The Ripper

This is my job.

My name is Lucas, and I am the ripper.

I stand at a ghastly 6 feet, eight inches, towering over many of the people I encounter. Dressed in black, eyes a bright yellow tint you’ve never seen before. But what lies beneath them is long gone. My soul, it died the moment I picked up that revolver and felt that trigger on my finger. I am a lifeless character. I feel nothing, I see nothing, I understand everything, and my heart is empty.

So when I saw her walking there, alone on another dark night in New Jersey, I felt no remorse. I see them come towards me, and I automatically know what I have to do, almost like a necessity.

No one assigned me this job, other than myself. I can feel, more or less taste, the sin on my lips when they pass. Their fear courses through my body like the blood that once inhabited the veins. A slight shake starts in my shoulders and creeps down to my wrists, so I crack them to get them started. I feel my hand reach down into my pocket, the pocket dark with a million mysterious and begin to follow her.

It’s almost like she can sense me behind her, as her head whips around and our eyes connect. But she doesn’t know that they do, this small delicate creature walking before me. Like they all do, she shrugs it off and keeps going, walking the lonely Jersey side street like it’s nothing.

Sorry, silly girl; this is Jersey. You don’t get a feeling, and brush it off. It’s a foolish decision on your part, among the many others before you.

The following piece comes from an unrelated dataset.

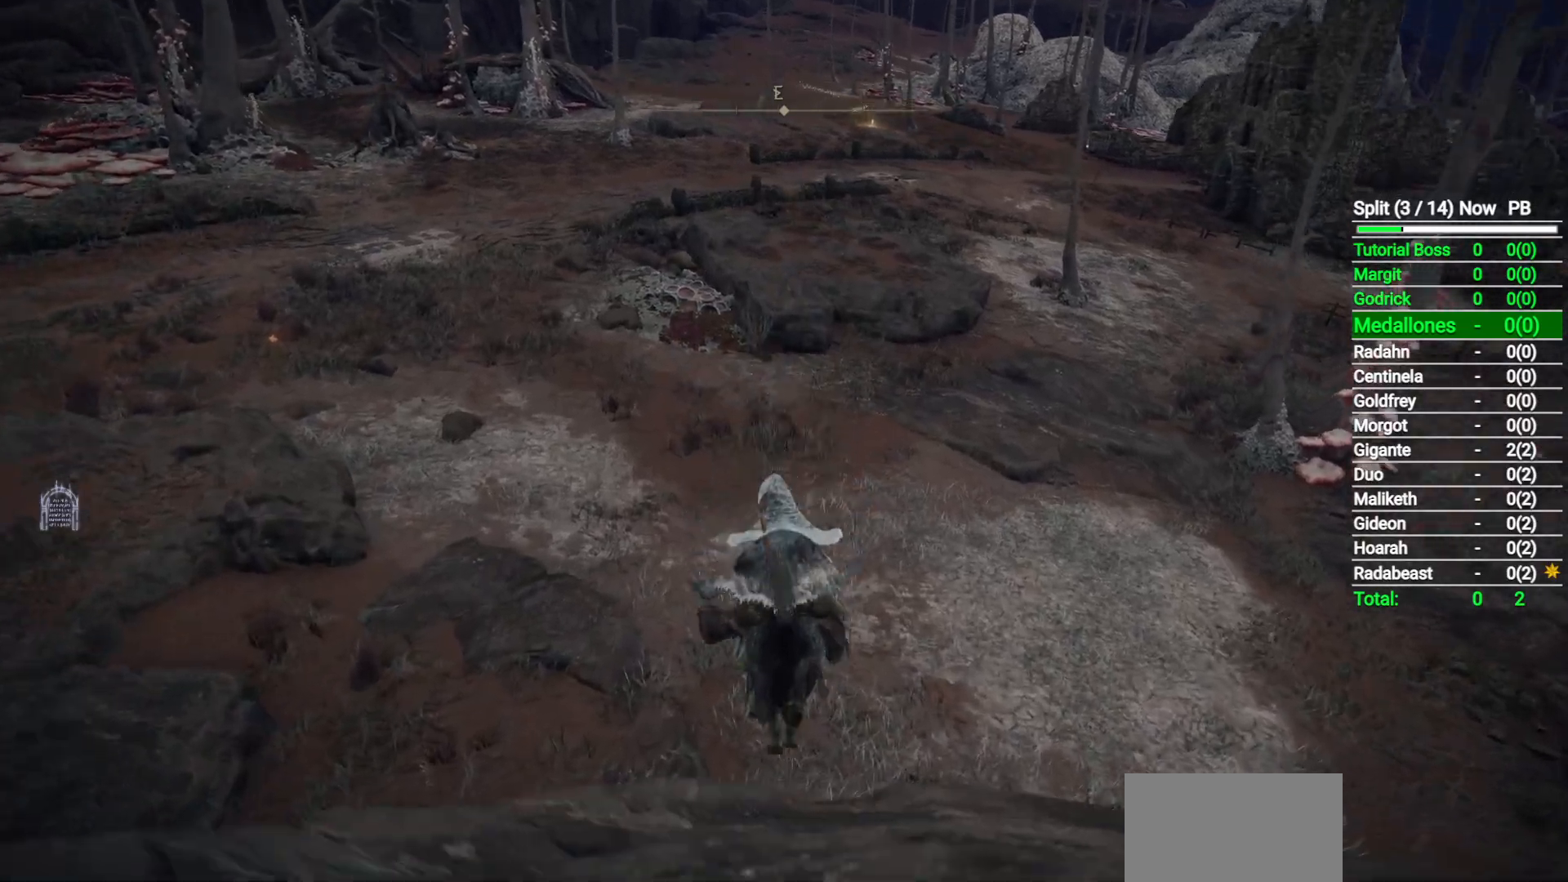
{"buttons": ["B"], "left_stick": "up", "right_stick": "center", "button_events": [[450, "B", "down"]]}
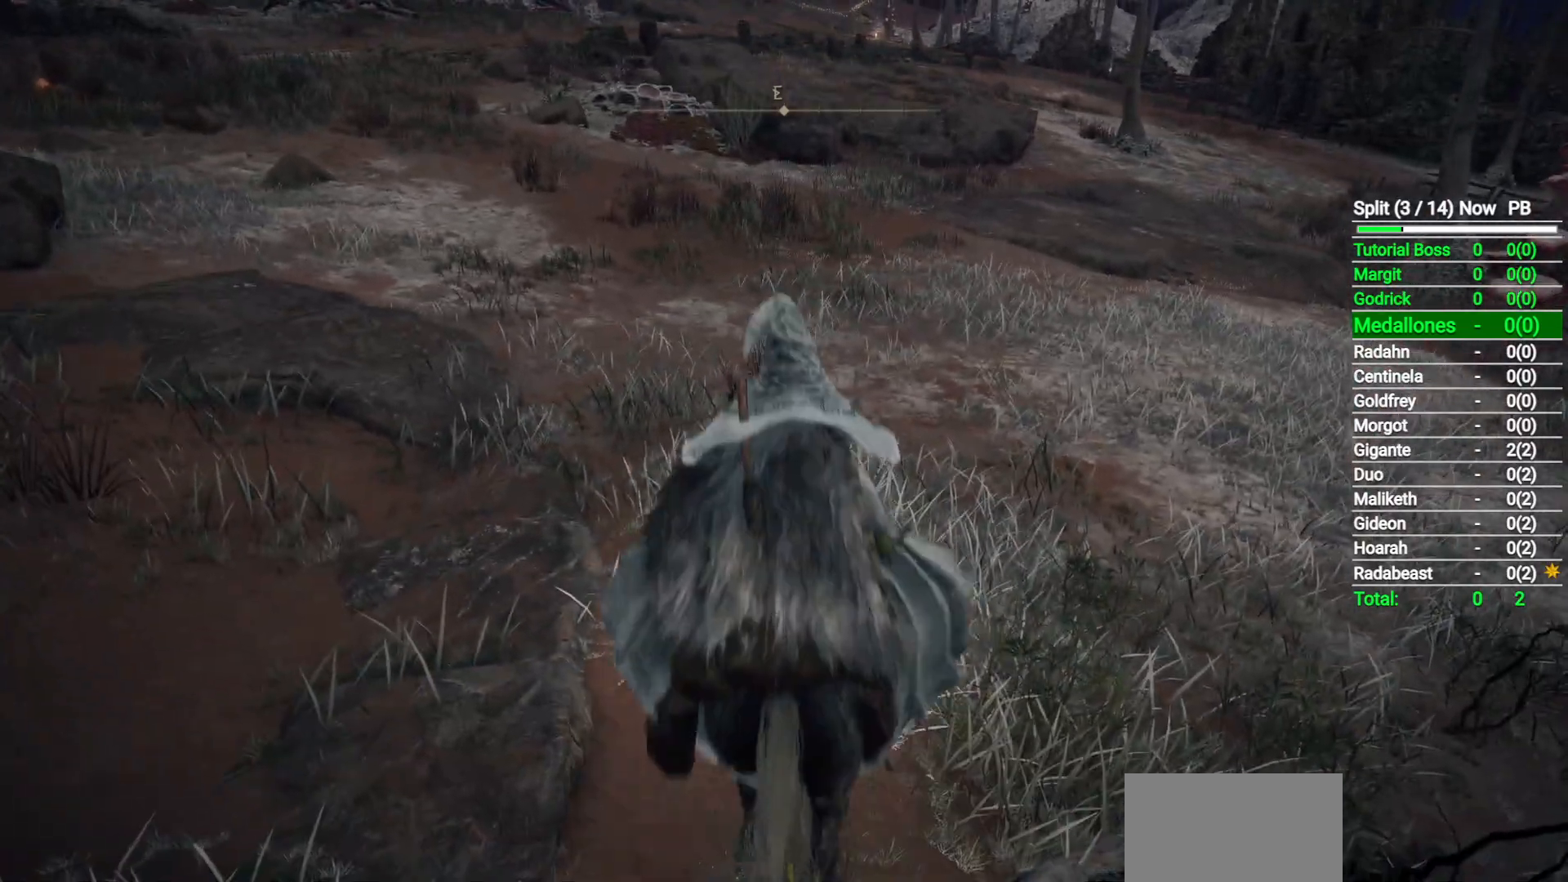
{"buttons": [], "left_stick": "up", "right_stick": "center", "button_events": [[117, "B", "up"]]}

But those eyes, as soon as I felt them on my lifeless carcass, I felt something awaken inside of me. A feeling so scary, a feeling I haven’t felt in my 253 years on this earth. No other soon to be victim has ever arisen any feeling like this in me, at such a frightening level.

She did. Crawling swiftly like a tarantula, I stood behind her. And then I was next to her, my tongue darting out like a snake’s. At the very tip, I could taste her death already. It was the tangy, sour taste a human would never comprehend. Bitter like sweat and a light beer, but refreshing to the dead and inert.

I must have her.

A distant noise seizes me from my thoughts, and I recognize it as one of the many of the dead. A metal song, some sort of inkling to the indulgence she has committed for the night. It sounds like something of Symphony X, souls I’ve taken long ago.

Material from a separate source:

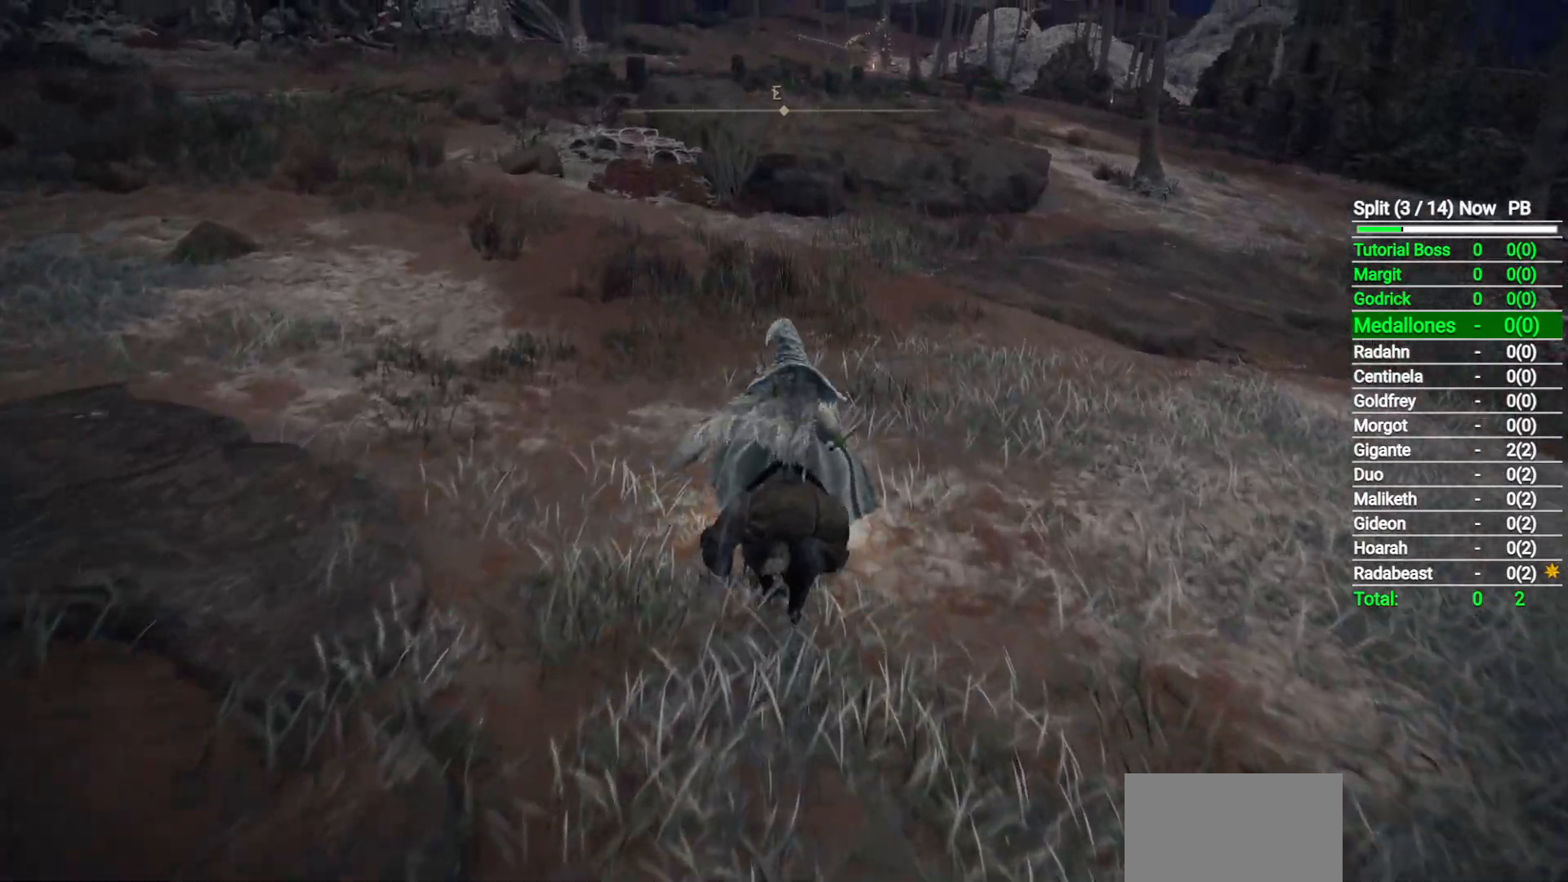
{"buttons": [], "left_stick": "up", "right_stick": "center", "button_events": []}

She has the type of taste I would’ve liked, a couple hundred years ago.

But now her taste is something different, something fresh, and something new. Something about to be dead.

We’re almost there now; the revolver would feel cold and smooth to my touch if I were alive. But I am not, just like everyone else. Everyone is dead inside, whether it is now or tomorrow that they realize it. Some part of you has died, whether it is the soul or the will to continue and live on the life you’re given.

The crunch of the gravel underneath her footsteps reminds me of what I need to do again, and in a swift moment; that revolver is out once more.

I point it at the middle of her back, directly on the spine and over where the heart is. I pull that trigger, the trigger that ends so much for many and hear the low pop! that I’ve become familiar with.

A bright blue light shines, and I watch the process of her soul leaving the body. It leaves in a slow, smooth motion, winding through the air in wisps. It climbs into the hollow opening of the gun, sliding in the narrow entry way until a click! goes off, and the deed is done.

Her body falls, in a lifeless notion. Her jaw falls slack, open and shows the dark night her tonsils. The eyes, the bright blue hues I’d gazed into before are shown as well, as the life leisurely exits it.

And at that moment, I almost feel bad.

Key word: almost.

The alias is Lucas, and I am The Ripper. This, this is my job.